You missed the point entirely.

I was saying that since I live in an empire, at this time the best I can hope for is a return to the republic. Is that a hard concept? Sometimes we must work for the possible, even if the ultimate good is unobtainable.

If your answer amounts to anything more than don't tax me, don't let brown people live next to me, and don't tell me I can't ride a motorcycle without a helmet, it would behoove you not to stop where you've stopped. Otherwise, it leaves you in a place most serious people have already left.

That may have made sense when you wrote it, but it seems to be bluster to me now.

First: my answer to what? What would be the ultimate good; no state? --- Or, what seems to be obtainable in the near future; a return to a constitutional, representative democracy?

Both have little to do with motorcycle hats.

Did you scan over the url I left?

Wednesday, June 27, 2007 01:02 PM

Been there done that

Shooter has appeared on other blogs, message boards etc. His purpose is to disrupt normal conversation. It is a waste of time to argue. He is served best by ignoring him, and he'll go away to bother others elsewhere. His agenda does not yield, either because he is paid not to, or he is a volunteer zealot that spews G.O.P. talking points as if they are fact. His script is memorized so there is no getting through to him. He simply doesn't care about anything except to cause friction. No friction, no Shooter, it's that simple.

Wednesday, June 27, 2007 01:14 PM

When

exactly was it that Americans agreed to torture in their name? When did Americans decide that torture was not the behavior of the sick and twisted sadists? When did it become acceptable to order, carry out, or witness torture without stopping it? Did Americans agree to allow megalomanics to govern them? How foolish would that be? There should be a psychiatric evaluation before anyone is allowed to run for office. We do not need sociopaths and psychopaths leading our nation, no matter how macho the cowards "sound".

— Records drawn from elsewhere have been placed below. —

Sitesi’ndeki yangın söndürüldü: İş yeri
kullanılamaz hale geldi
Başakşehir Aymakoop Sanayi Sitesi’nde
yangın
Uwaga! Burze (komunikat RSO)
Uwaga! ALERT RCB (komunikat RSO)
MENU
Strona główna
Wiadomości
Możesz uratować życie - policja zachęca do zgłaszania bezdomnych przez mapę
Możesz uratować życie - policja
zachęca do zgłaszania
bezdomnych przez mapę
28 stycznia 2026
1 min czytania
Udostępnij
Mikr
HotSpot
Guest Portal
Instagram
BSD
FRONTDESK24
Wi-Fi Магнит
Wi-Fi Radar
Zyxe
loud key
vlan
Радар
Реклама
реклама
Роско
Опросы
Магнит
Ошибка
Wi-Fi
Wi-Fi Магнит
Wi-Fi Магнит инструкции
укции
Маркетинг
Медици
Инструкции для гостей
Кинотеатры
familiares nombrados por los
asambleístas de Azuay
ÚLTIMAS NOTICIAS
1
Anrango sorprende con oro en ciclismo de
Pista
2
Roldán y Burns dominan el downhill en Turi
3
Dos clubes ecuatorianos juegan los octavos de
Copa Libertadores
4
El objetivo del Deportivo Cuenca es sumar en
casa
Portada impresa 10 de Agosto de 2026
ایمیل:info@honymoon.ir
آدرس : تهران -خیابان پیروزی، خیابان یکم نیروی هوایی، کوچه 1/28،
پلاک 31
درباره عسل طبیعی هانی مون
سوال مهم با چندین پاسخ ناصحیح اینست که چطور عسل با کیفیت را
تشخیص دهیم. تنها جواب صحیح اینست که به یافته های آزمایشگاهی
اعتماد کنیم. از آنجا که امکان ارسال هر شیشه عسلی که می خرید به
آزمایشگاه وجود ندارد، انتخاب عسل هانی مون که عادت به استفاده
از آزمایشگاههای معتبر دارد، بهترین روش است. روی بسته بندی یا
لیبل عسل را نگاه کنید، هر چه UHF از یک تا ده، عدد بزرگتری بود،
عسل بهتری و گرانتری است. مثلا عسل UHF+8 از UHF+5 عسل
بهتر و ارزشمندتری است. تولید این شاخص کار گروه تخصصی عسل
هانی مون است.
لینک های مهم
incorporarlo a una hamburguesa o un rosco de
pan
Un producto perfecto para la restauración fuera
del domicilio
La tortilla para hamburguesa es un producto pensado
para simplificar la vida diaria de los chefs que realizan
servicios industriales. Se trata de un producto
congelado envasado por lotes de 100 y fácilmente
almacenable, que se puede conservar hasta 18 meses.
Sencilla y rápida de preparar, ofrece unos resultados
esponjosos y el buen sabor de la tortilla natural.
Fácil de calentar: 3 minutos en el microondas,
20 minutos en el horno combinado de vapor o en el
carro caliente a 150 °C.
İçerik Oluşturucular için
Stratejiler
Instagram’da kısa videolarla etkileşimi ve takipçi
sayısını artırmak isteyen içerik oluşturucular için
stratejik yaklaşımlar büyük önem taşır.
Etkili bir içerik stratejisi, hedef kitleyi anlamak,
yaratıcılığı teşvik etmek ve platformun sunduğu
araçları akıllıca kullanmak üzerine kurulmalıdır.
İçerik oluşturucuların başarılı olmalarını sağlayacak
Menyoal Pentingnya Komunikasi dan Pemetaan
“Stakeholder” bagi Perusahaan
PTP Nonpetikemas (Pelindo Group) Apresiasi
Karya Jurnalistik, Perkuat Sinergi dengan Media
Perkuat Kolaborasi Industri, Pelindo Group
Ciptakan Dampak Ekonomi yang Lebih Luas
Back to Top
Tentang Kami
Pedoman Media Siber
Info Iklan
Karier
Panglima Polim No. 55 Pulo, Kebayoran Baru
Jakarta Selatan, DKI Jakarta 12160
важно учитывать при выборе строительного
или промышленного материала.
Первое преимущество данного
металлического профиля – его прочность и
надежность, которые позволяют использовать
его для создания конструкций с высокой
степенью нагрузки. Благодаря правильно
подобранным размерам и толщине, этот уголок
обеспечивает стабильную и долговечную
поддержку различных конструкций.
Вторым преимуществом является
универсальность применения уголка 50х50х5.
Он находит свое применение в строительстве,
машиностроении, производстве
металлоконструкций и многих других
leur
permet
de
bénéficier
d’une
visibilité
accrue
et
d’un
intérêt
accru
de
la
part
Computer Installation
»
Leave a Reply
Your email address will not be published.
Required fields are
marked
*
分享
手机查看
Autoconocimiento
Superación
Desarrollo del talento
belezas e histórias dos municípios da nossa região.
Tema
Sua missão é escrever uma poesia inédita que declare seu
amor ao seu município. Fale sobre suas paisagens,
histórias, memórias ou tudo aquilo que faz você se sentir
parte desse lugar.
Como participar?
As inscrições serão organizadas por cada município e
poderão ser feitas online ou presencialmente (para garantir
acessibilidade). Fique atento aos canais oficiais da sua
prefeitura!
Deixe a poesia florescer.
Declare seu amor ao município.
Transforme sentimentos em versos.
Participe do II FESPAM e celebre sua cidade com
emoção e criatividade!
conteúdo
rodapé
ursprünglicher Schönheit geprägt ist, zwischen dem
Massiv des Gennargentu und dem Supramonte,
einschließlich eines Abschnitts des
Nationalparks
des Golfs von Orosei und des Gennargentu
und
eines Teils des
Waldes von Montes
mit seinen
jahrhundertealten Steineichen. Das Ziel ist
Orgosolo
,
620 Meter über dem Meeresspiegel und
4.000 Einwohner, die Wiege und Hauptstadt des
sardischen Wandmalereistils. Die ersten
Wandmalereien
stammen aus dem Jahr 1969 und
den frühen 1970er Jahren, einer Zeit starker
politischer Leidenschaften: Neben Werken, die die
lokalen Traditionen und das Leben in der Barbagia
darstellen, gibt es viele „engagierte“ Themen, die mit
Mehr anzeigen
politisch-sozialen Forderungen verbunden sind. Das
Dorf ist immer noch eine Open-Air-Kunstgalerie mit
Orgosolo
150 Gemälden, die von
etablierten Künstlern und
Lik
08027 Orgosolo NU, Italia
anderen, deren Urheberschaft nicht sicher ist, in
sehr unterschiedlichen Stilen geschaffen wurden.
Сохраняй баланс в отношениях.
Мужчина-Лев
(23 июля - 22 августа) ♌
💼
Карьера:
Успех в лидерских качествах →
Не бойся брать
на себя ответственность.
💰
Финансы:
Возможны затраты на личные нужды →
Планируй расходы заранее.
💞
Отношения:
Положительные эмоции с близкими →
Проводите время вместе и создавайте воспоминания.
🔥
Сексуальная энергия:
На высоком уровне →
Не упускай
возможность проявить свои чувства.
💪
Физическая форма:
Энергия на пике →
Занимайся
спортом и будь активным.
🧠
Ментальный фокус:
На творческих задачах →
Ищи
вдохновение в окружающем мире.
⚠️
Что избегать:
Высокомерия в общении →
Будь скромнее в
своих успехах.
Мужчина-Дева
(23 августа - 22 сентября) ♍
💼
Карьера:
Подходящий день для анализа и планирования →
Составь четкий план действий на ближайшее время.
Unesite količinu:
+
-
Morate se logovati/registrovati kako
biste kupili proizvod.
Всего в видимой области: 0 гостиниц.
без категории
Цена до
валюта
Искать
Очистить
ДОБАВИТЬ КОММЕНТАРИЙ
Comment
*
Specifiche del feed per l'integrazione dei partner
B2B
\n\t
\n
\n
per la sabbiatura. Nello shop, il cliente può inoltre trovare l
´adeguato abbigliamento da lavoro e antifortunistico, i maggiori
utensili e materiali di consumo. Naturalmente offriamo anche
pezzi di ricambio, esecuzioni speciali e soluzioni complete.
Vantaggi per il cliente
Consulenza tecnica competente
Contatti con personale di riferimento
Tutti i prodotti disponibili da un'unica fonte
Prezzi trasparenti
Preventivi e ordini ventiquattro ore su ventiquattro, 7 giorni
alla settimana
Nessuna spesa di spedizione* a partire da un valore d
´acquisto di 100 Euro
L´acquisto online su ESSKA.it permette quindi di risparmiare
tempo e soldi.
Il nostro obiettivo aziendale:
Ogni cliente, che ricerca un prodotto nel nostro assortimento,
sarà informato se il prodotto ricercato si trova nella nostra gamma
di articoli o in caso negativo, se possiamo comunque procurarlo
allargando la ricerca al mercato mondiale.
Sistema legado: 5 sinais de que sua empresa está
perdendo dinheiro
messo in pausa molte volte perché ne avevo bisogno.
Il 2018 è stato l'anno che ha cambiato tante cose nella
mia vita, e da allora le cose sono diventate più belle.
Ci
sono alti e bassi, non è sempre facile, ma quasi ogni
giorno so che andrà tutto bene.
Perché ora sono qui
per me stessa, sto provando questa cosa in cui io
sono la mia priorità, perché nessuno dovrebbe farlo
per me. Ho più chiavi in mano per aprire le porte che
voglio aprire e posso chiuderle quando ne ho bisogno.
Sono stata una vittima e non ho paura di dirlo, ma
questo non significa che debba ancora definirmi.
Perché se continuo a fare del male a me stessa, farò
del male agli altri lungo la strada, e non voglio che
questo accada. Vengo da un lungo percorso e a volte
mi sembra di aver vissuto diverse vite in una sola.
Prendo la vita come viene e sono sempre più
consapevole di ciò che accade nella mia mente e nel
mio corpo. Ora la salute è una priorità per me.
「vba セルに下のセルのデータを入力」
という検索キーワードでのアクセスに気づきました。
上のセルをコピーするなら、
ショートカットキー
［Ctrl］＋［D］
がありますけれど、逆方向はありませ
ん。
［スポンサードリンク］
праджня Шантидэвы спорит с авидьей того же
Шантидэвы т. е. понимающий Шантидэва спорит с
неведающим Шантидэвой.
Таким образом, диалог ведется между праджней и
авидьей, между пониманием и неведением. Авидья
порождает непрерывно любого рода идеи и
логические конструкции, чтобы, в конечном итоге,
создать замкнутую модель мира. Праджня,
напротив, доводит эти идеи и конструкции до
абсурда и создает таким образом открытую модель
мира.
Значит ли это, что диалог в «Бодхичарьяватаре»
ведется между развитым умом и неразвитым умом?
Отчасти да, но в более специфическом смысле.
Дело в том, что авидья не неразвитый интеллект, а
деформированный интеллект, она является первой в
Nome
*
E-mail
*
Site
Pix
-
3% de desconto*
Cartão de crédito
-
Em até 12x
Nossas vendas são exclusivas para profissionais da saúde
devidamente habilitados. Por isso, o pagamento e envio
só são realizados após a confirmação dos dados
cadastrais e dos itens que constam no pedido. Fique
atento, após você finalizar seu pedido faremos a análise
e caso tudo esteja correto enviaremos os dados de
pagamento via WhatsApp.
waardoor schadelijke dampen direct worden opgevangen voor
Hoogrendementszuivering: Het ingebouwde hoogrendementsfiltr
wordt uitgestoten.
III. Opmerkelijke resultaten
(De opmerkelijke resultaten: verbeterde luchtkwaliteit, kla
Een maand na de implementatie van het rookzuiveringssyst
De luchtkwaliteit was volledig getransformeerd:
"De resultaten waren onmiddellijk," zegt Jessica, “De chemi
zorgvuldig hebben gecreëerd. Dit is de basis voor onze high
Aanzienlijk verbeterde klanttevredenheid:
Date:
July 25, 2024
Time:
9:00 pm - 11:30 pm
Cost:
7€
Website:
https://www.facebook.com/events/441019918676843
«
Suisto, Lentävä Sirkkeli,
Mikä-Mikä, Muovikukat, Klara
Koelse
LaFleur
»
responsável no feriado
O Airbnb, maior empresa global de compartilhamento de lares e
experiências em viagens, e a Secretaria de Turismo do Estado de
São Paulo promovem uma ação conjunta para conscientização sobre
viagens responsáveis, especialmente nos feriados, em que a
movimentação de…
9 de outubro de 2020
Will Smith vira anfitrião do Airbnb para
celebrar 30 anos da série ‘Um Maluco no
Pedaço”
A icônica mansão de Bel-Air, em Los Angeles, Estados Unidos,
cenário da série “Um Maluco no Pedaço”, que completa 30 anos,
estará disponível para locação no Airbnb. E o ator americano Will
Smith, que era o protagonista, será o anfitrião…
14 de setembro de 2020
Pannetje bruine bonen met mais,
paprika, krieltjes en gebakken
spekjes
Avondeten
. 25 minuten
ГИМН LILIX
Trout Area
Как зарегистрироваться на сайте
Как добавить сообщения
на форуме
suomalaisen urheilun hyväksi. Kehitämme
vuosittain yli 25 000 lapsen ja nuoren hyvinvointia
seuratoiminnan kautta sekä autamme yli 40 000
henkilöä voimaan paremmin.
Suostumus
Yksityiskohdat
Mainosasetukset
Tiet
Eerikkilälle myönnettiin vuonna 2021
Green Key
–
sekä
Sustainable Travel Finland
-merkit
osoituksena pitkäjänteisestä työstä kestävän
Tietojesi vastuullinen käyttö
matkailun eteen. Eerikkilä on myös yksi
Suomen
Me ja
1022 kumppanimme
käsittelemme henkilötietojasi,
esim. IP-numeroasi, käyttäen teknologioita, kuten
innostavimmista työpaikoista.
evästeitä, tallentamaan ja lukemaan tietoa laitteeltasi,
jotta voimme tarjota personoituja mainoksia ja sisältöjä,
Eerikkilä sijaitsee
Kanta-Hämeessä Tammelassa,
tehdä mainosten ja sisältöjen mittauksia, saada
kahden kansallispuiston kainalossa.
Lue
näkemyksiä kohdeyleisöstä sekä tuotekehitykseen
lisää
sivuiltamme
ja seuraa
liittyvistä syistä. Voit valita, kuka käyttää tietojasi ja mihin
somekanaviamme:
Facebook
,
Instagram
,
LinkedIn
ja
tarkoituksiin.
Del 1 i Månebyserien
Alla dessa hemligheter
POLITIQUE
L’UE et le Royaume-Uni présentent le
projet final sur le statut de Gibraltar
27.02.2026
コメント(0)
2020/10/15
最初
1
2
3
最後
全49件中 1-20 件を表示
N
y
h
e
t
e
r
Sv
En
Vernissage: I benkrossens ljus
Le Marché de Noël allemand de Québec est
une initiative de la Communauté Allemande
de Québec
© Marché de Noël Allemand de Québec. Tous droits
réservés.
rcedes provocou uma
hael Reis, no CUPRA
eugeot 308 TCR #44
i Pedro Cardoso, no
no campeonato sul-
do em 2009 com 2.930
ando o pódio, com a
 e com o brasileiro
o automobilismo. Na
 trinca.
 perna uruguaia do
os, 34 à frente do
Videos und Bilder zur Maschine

Wednesday, June 27, 2007 01:54 PM

@ William Timbermann

Funny you should mention the Nazis. You might enjoy reading about the Nuremberg trial that involved the Nazi jurists. See:

http://www.law.umkc.edu/faculty/projects/ftrials/nuremberg/Alstoetter.htm

The most interesting defendant in this case was Judge Schlegelberger, who was clearly a reluctant Nazi and claimed he stayed in office as long as he did because, had he left, they just would have replaced him with someone worse. He had a fair point, and if Will Taft and/or John Bellinger were to make that argument one day, they'd have a fair point, too. I'm sure Colin Powell and Tony Blair, as well, felt that they were an important mitigating influence. Who's to say when the right time is to bail out?

Wednesday, June 27, 2007 02:39 PM

Given that we're not sitting at the right hand of the almighty...

Who's to say when the right time is to bail out? -- captainlarab

...the judgment of history will have to do, I suppose. I don't think history will judge either Powell or Blair kindly, no more than it did the Nazi jurists in question. Certainly I do not.

Wednesday, June 27, 2007 03:03 PM

Forgetting

The freedoms and civil liberties we have people fought and died for. Not one of them was given to us. We had to denounce those who had no respect for people, and condemn those who did not believe in human dignity. Respect for the individual in law did not come all at once, in fact it remains a remote goal, but in a sane society it remains a goal. People are made noble in their efforts to maintain a civil society not with the naive belief that a perfect society is attainable, but with the knowledge that without the effort we deteriorate into barbarism.